Action item
Go over the records and count each line that has the string "include". Give the number and nothing else.

The data

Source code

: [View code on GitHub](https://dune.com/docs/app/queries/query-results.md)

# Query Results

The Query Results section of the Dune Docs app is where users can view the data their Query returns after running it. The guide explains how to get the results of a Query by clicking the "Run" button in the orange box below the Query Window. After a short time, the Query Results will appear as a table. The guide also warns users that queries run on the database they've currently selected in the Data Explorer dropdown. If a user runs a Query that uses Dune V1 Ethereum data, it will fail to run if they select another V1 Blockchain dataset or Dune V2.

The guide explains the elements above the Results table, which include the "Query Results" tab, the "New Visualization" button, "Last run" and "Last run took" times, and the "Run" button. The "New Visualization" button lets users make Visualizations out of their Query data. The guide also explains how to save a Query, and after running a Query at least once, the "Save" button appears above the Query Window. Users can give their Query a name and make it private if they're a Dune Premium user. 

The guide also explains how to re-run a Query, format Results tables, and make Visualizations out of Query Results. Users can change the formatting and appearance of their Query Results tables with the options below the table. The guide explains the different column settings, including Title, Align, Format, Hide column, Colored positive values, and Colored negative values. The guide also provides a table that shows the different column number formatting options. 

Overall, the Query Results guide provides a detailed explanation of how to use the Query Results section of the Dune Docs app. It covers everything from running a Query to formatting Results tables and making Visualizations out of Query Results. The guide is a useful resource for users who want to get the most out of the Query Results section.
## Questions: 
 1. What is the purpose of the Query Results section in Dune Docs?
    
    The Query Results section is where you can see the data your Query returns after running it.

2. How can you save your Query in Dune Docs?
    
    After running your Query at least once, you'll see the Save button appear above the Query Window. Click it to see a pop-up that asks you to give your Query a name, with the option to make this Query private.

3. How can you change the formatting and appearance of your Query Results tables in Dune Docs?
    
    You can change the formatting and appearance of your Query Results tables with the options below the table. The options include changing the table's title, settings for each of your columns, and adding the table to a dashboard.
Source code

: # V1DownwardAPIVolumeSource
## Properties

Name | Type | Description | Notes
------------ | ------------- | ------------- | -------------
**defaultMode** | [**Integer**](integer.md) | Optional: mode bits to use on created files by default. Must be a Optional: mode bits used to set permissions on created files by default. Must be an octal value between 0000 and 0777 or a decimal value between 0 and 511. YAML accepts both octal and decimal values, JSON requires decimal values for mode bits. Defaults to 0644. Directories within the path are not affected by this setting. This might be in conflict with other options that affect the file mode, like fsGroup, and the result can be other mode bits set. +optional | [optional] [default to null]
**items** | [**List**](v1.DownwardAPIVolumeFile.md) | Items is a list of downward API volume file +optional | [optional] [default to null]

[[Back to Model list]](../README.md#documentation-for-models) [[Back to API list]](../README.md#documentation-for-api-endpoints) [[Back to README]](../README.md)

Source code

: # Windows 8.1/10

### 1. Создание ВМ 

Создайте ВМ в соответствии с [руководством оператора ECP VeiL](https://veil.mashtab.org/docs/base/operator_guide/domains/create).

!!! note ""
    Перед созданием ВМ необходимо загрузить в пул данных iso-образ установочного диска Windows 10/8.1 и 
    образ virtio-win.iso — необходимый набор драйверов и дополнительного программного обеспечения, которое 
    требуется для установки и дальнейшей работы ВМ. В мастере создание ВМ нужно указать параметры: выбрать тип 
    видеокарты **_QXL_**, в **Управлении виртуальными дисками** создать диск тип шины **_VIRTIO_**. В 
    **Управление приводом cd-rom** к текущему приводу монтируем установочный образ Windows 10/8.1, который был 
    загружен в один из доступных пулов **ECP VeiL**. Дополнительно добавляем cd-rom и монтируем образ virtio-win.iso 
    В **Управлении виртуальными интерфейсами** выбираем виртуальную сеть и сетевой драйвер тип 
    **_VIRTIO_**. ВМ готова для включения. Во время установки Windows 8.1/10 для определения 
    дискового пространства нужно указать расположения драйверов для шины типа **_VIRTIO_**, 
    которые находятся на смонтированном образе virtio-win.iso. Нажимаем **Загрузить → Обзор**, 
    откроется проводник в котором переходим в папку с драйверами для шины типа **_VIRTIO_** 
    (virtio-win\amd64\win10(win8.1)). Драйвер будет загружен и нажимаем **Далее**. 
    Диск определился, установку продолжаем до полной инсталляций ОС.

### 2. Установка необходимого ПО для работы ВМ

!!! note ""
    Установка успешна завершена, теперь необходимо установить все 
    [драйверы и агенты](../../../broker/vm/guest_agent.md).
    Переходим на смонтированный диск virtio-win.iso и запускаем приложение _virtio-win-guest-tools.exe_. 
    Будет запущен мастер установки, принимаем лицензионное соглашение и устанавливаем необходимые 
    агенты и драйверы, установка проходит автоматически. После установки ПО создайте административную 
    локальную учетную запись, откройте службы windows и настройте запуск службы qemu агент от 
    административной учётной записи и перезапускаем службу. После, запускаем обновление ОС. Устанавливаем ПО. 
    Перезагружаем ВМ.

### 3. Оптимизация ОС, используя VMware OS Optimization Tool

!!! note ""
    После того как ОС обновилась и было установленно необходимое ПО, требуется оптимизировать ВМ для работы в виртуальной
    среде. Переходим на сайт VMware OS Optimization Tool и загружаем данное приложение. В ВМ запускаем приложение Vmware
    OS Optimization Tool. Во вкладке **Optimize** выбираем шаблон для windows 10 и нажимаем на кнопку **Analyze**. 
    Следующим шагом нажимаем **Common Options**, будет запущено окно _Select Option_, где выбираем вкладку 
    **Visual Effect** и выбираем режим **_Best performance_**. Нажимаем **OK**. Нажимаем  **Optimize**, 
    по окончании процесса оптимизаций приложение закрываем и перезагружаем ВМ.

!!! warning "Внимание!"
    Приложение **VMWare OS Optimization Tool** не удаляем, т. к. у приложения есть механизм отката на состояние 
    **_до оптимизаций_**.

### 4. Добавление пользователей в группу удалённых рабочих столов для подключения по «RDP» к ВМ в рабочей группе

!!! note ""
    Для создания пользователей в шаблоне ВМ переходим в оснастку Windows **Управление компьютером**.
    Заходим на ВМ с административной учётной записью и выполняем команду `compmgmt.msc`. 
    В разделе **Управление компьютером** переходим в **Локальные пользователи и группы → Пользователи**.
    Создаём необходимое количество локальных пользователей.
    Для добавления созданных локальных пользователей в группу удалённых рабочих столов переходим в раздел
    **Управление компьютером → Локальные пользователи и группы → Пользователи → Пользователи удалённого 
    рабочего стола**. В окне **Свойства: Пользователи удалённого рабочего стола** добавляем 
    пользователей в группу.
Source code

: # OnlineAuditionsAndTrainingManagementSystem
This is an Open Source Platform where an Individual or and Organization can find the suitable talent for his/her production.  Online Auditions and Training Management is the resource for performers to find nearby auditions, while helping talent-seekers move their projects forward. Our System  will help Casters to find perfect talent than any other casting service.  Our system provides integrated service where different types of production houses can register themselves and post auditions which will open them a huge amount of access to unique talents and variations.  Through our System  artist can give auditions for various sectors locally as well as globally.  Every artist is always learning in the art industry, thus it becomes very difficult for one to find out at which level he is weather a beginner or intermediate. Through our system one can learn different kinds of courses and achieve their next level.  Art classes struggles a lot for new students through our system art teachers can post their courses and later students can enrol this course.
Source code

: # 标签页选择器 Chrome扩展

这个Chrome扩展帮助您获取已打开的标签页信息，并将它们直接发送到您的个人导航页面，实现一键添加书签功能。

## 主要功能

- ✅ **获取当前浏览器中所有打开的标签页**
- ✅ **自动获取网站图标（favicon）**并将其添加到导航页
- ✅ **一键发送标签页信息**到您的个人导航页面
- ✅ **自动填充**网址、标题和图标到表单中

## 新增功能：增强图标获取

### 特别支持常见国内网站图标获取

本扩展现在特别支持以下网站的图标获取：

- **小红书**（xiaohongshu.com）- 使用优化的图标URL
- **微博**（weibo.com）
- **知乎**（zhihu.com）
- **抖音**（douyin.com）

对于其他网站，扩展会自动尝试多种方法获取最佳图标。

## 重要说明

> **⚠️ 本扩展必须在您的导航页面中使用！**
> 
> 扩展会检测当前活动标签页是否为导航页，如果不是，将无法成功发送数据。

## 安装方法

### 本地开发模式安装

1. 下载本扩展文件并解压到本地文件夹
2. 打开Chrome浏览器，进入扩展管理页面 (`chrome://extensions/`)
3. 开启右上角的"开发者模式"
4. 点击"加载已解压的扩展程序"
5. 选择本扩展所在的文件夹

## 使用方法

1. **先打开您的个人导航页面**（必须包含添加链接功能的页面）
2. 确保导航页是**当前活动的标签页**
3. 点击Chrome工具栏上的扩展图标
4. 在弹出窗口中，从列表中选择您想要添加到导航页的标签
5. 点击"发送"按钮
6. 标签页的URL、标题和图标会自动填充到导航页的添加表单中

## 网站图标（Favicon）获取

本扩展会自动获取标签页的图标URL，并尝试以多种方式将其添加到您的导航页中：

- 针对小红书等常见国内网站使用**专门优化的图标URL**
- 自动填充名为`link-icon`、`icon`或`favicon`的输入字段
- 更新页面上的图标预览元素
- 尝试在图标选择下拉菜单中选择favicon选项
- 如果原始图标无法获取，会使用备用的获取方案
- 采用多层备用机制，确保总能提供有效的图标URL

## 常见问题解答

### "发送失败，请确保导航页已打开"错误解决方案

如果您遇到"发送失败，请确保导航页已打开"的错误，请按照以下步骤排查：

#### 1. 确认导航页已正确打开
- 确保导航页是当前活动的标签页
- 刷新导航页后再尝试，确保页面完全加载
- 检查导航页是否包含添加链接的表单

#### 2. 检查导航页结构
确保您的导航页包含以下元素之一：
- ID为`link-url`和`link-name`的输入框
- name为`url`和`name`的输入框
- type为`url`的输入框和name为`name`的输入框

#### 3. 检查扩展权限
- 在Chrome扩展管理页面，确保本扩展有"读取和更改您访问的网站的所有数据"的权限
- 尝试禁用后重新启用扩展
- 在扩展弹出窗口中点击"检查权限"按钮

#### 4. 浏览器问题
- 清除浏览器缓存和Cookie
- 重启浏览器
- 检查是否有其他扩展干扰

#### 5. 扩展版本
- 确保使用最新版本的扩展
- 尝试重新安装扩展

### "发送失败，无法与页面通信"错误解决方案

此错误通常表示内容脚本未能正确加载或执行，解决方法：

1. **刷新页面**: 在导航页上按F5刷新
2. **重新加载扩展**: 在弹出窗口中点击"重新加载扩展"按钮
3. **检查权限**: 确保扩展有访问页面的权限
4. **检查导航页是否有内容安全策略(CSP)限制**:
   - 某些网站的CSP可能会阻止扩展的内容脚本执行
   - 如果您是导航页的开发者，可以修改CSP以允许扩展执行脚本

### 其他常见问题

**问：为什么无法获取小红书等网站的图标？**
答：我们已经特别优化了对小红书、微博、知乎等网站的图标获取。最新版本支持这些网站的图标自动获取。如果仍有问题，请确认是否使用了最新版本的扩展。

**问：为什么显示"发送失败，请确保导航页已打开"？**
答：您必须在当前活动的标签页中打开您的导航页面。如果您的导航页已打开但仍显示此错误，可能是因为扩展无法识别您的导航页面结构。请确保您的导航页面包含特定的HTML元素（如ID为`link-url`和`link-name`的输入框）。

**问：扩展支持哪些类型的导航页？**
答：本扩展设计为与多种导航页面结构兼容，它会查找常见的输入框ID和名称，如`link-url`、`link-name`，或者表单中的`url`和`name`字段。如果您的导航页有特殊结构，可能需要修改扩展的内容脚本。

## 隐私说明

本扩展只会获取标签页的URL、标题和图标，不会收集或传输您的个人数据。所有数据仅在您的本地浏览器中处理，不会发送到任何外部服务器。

Response box
2